Speaking just for myself, I think that if I was in a situation where my family member had an unexpected death in a facility, depending on the circumstances I would contact my state Medical Board and explain the situation and ask if they could review what happened.

We get a call in the AM from a friend (yeah, hippa break) to come in...dad is in the ICU. We get a brief report that he was belligerent and confused around 1am, nurse got an order for Ativan that was given around that time. Next time he was seen was 5:30 am and he was cold, blue, pulseless. Full code...cpr started. He was down waaaay to long.

Perhaps I'm not understanding your time frame very well. But I don't get how your FIL could be in the ICU, given medication around 1 am, then "not seen again until 5:30," at which time it was discovered that he was "cold, blue, pulseless." Patients don't go unseen for four hours in the ICU. Patients aren't discovered "down" in that manner. They are monitored constantly; decompensation would be noticed long before a patient could be cold and pulseless. The monitors would alarm with low heart rate, oxygen saturation, and BP, etc. What you are describing sounds like something that could happen to patients who are not on monitors and are not in close proximity to nursing staff.

My condolences on your loss. I hope you get answers to these questions if you wish to pursue that.

ETA: Okay, I just re-read your OP and realize your FIL deteriorated on another unit, not in the ICU. He was moved to ICU after the code. Got it now.

People die in hospitals all the time and no questions are asked.You have many questions, because you are a health care professional. You have more insight as to the shoulda, coulda wouldas.

My father died as a direct result of medical malpractice. I already knew that, got the chart and had the evidence.
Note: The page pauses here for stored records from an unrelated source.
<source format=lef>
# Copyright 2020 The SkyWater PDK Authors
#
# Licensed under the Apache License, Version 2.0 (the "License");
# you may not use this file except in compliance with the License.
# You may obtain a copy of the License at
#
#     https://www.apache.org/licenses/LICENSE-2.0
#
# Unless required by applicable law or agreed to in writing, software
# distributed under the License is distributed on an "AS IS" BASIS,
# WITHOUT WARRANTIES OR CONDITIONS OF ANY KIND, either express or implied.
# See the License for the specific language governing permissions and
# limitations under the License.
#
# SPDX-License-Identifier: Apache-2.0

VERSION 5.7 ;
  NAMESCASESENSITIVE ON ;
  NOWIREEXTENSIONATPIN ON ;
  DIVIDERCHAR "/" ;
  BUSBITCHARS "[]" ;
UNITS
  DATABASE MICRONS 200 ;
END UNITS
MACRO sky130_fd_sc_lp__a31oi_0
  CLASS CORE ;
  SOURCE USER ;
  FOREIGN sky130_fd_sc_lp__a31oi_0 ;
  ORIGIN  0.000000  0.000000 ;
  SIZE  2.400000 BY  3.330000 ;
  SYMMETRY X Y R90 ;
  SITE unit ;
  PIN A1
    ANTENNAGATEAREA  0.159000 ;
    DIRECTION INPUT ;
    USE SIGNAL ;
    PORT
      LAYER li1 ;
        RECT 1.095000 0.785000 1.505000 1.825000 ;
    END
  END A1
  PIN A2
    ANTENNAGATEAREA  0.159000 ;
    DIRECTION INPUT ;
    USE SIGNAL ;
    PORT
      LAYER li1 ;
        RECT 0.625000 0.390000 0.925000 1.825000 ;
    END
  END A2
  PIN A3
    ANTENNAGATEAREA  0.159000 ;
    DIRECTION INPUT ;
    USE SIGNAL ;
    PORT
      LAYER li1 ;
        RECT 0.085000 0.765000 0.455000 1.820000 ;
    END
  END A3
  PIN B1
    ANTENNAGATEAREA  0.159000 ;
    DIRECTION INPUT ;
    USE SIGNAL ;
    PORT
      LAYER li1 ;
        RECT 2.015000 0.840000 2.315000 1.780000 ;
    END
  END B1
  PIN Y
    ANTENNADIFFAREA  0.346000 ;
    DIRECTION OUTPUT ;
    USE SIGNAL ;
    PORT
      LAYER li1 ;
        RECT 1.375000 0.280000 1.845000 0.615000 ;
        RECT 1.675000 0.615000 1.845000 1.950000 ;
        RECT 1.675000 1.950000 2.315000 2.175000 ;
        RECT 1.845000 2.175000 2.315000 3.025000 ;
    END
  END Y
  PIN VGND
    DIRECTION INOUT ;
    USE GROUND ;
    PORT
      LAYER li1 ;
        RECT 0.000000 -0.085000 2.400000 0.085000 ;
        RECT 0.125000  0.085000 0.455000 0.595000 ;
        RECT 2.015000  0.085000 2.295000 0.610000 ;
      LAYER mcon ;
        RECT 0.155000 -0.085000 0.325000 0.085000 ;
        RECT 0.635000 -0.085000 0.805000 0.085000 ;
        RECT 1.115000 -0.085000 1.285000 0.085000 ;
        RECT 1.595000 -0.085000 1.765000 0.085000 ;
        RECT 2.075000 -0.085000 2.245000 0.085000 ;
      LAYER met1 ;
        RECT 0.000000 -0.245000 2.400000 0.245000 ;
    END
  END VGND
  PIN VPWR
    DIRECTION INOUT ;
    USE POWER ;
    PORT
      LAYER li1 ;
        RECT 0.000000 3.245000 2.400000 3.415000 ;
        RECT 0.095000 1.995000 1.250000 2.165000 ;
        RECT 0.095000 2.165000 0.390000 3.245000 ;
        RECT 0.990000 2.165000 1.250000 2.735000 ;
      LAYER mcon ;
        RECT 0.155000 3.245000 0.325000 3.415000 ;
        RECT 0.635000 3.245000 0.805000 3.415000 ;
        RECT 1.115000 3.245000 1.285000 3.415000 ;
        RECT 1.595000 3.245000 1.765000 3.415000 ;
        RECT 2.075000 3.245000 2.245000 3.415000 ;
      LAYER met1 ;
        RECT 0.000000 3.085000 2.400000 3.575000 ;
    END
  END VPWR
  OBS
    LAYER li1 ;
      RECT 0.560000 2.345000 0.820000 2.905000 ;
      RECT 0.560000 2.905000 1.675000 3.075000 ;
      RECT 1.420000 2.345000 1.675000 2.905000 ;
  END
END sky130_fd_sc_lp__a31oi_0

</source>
The hospital only wanted to prevent MONETARY DAMAGES, not learn from the event.

No lawyer would take the case, because he had reached the end of his expected life expectancy ( he was 76 also), and therefore any $$$ involved would be negligible.

Do NOT expect the hospital to provide you with answers, or emotional support, they just want you to go away.
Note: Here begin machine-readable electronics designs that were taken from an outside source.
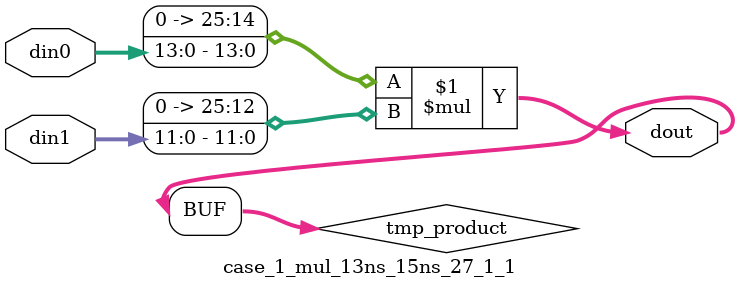
<source format=v>

`timescale 1 ns / 1 ps

 (* use_dsp = "no" *)  module case_1_mul_13ns_15ns_27_1_1(din0, din1, dout);
parameter ID = 1;
parameter NUM_STAGE = 0;
parameter din0_WIDTH = 14;
parameter din1_WIDTH = 12;
parameter dout_WIDTH = 26;

input [din0_WIDTH - 1 : 0] din0; 
input [din1_WIDTH - 1 : 0] din1; 
output [dout_WIDTH - 1 : 0] dout;

wire signed [dout_WIDTH - 1 : 0] tmp_product;
























assign tmp_product = $signed({1'b0, din0}) * $signed({1'b0, din1});











assign dout = tmp_product;





















endmodule

</source>
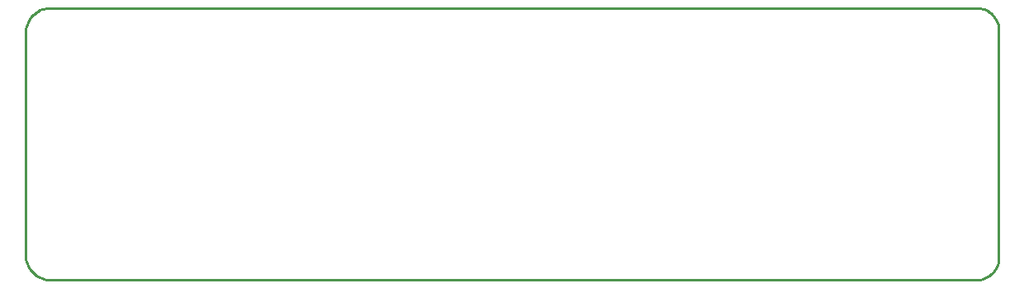
<source format=gbr>
G04 EAGLE Gerber RS-274X export*
G75*
%MOMM*%
%FSLAX34Y34*%
%LPD*%
%IN*%
%IPPOS*%
%AMOC8*
5,1,8,0,0,1.08239X$1,22.5*%
G01*
%ADD10C,0.254000*%


D10*
X0Y25400D02*
X86Y23175D01*
X366Y20965D01*
X837Y18789D01*
X1496Y16662D01*
X2338Y14600D01*
X3357Y12619D01*
X4544Y10735D01*
X5891Y8962D01*
X7387Y7312D01*
X9021Y5800D01*
X10781Y4435D01*
X12654Y3229D01*
X14624Y2191D01*
X16677Y1329D01*
X18797Y649D01*
X20969Y156D01*
X23176Y-146D01*
X25400Y-254D01*
X977900Y-254D01*
X979893Y66D01*
X981851Y558D01*
X983759Y1220D01*
X985601Y2044D01*
X987365Y3027D01*
X989036Y4159D01*
X990602Y5433D01*
X992052Y6838D01*
X993373Y8365D01*
X994556Y10000D01*
X995593Y11733D01*
X996474Y13549D01*
X997193Y15435D01*
X997746Y17377D01*
X998127Y19360D01*
X998334Y21368D01*
X998365Y23386D01*
X998220Y25400D01*
X998220Y254000D01*
X998365Y256014D01*
X998334Y258032D01*
X998127Y260040D01*
X997746Y262023D01*
X997193Y263965D01*
X996474Y265851D01*
X995593Y267667D01*
X994556Y269400D01*
X993373Y271035D01*
X992052Y272562D01*
X990602Y273967D01*
X989036Y275241D01*
X987365Y276373D01*
X985601Y277356D01*
X983759Y278180D01*
X981851Y278842D01*
X979893Y279334D01*
X977900Y279654D01*
X25400Y279654D01*
X23176Y279546D01*
X20969Y279244D01*
X18797Y278751D01*
X16677Y278071D01*
X14624Y277209D01*
X12654Y276171D01*
X10781Y274965D01*
X9021Y273600D01*
X7387Y272088D01*
X5891Y270438D01*
X4544Y268665D01*
X3356Y266781D01*
X2338Y264800D01*
X1496Y262738D01*
X837Y260611D01*
X366Y258435D01*
X86Y256225D01*
X0Y254000D01*
X0Y25400D01*
M02*

</source>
My sincere condolences to all. Find the emotional support you need to LET IT GO.

I have been there, done that ...you are beating your head against a brick wall.. making closure harder to find.

Specializes in ICU, LTACH, Internal Medicine.

(((So sorry for your loss)))

The truth is, people do die and it usually happens without any kind of schedule or announcement. Someone who had triple bypass couldn't be named to be "in good shape" because atherosclerosis happens in all other places as well. The heart vessel blockades were removed, that was 4 years ago. Everything else, including non-touched heart arteries, brain, etc. stayed the same and a plaque there could wake up at any given moment.

Should autopsy be conducted, it could find something. Apparently, it was not done, so there will be no definitive answer, ever. That's sad, but, as I wrote just above, it most probably was an event which could be not prevented or treated with any reasonable expectations of prolonged benefits for quality life (I do not support an idea that being alive on chronic life support is beneficial).

Hugs again. Hold on, support MIL. Praying for peace for you.